Your objective: Could you copy out all of the material below word for word, leaving out the pictures?

Data extracts:
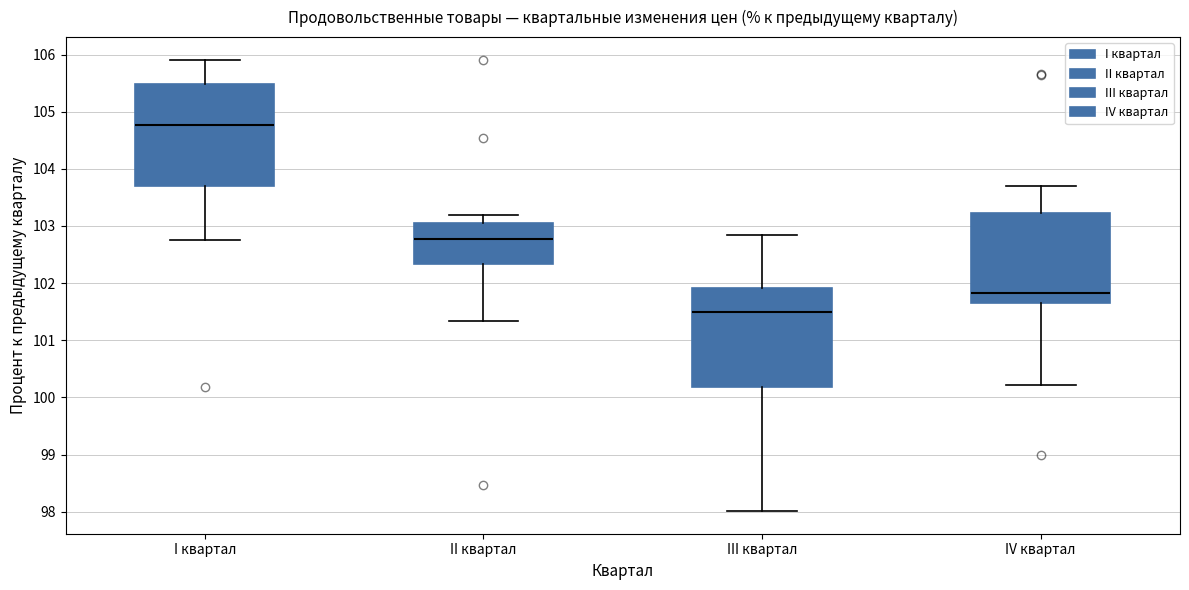

Which box's median line is the highest?

I квартал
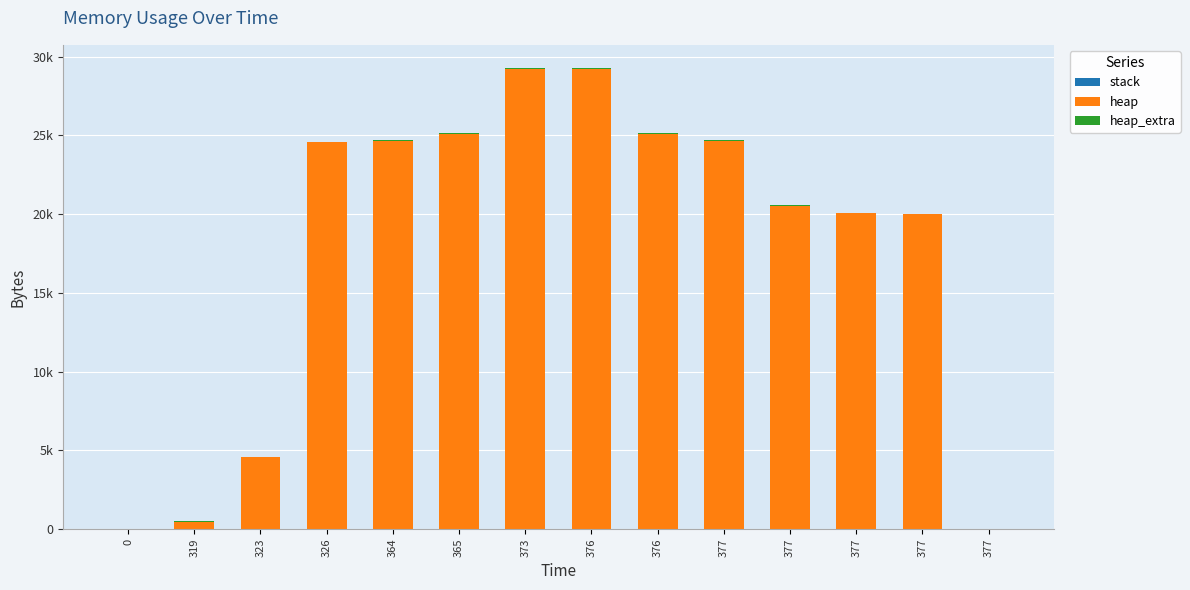

Are the bars horizontal?

No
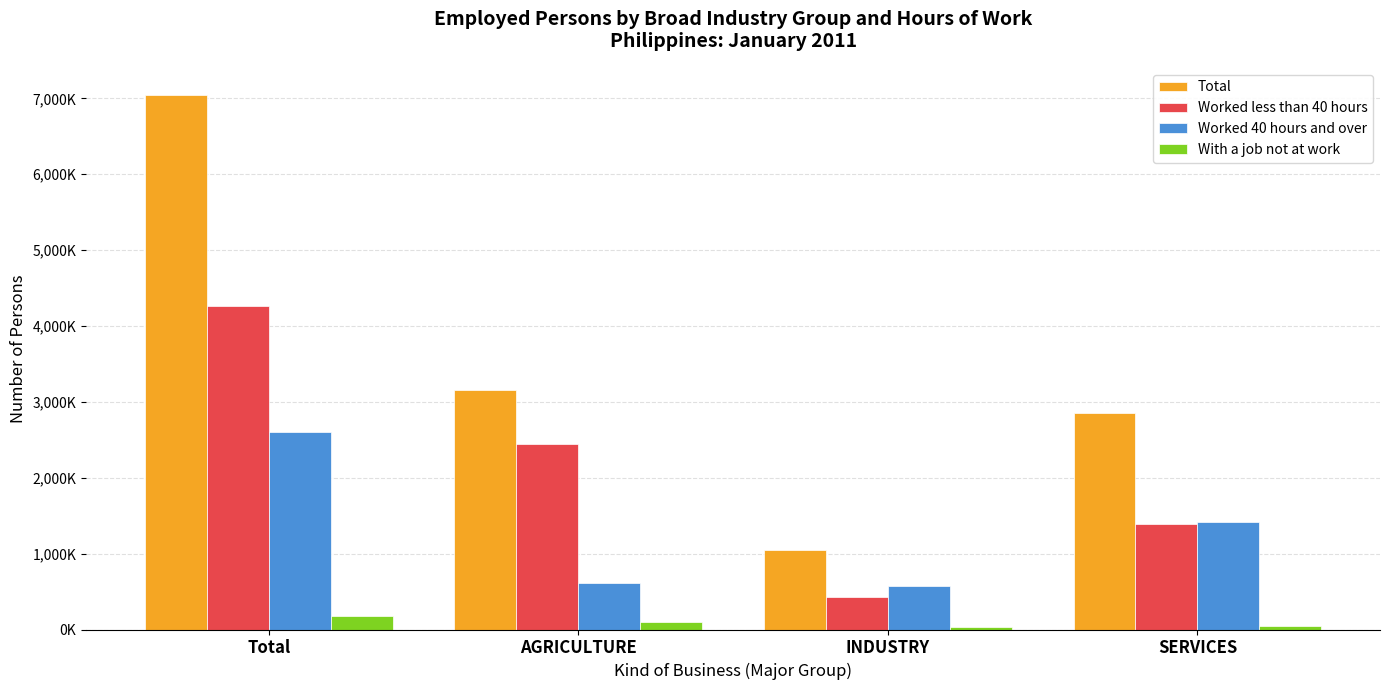

Which series has the widest spread of values?

Total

Problem solution:
Which box's median line is the highest?

I квартал

Are the bars horizontal?

No

Which series has the widest spread of values?

Total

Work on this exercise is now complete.